On the other hand, for results on gender or race prediction only (Table 3 from CLIP paper), accuracy is not exactly the same but close. On race prediction I get 59.2% (CLIP reports 58.3%), on gender prediction I get 96.2% (CLIP reports 95.9%).
The setup they had feels anyway weird to me, I am not sure why crime-related classes are added to the existing (gender/race) classes and we ask the classifier to choose between gender/race and crime-relate classes, I think it should be more like multi-label classification. Maybe retrieving images from FairFace with crime-related prompts with a certain threshold distance, then just plot the distribution of race/gender ?
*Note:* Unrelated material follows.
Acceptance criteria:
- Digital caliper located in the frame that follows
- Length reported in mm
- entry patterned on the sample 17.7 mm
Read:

On the other hand, for results on gender or race prediction only (Table 3 from CLIP paper), accuracy is not exactly the same but close. On race prediction I get 59.2% (CLIP reports 58.3%), on gender prediction I get 96.2% (CLIP reports 95.9%).
Hello @mehdidc, how are you?
I'm trying to replicate these results using the notebook but to no avail, could you share some details on how you did it?
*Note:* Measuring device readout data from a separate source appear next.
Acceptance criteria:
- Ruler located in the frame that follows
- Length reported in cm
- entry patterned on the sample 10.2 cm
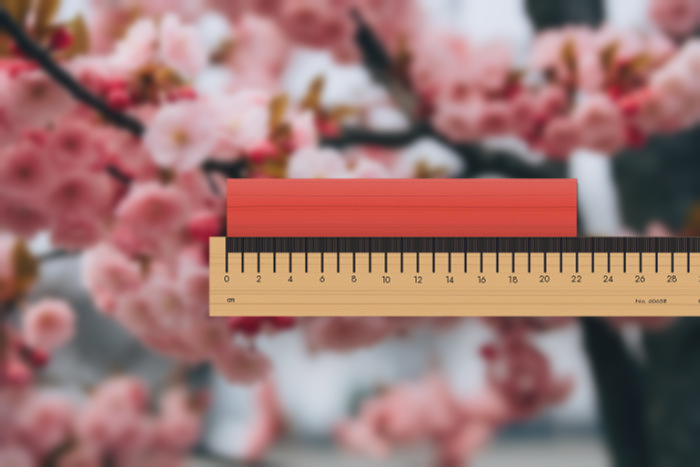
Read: 22 cm
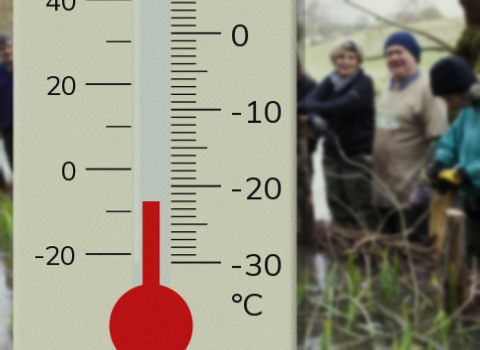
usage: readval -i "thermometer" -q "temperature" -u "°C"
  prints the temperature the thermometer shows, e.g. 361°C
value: -22°C
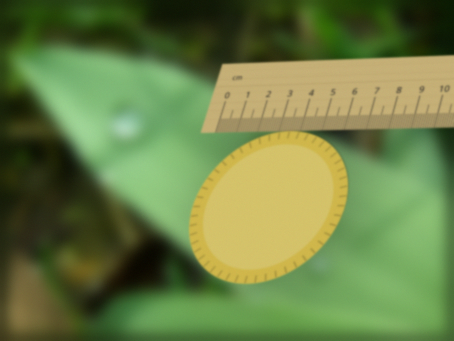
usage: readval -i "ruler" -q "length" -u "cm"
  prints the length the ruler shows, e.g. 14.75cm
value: 7cm
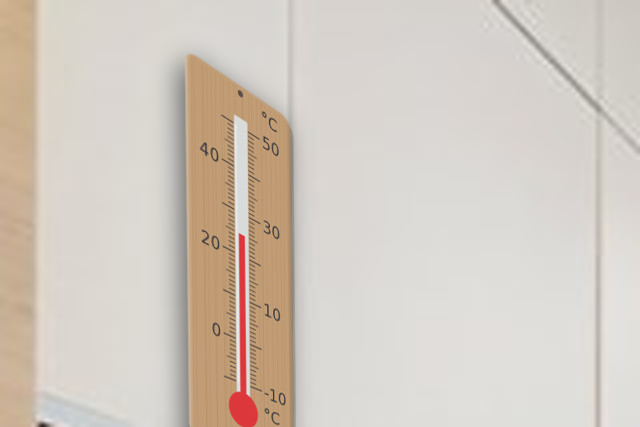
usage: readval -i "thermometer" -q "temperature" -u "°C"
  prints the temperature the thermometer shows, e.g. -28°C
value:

Here is a snippet of how I was trying to achieve this:
fface_df = pd.read_csv("./data/fairface/fface_val.csv")
fface_df.drop(columns=['service_test'], inplace=True)
fface_df['race_labels'] = fairface_labels
fface_df['race_preds'] = predictions
white_df = fface_df[fface_df['race'] == 'White']
non_white_df = fface_df[fface_df['race'] != 'White']
print("** FairFace dataset validation split 0.25 **")
print("Race accuracy of 'White' race images: ")
print(round(accuracy_score(white_df['race_labels'], white_df['race_preds']), 4))
print("Race accuracy of all other races grouped as 'Non-White':")
print(round(accuracy_score(non_white_df['race_labels'], non_white_df['race_preds']), 4))
could be good to have some fairness related datasets, e.g., from https://arxiv.org/abs/2108.02818. curious how LAION CLIP compares to OAI CLIP.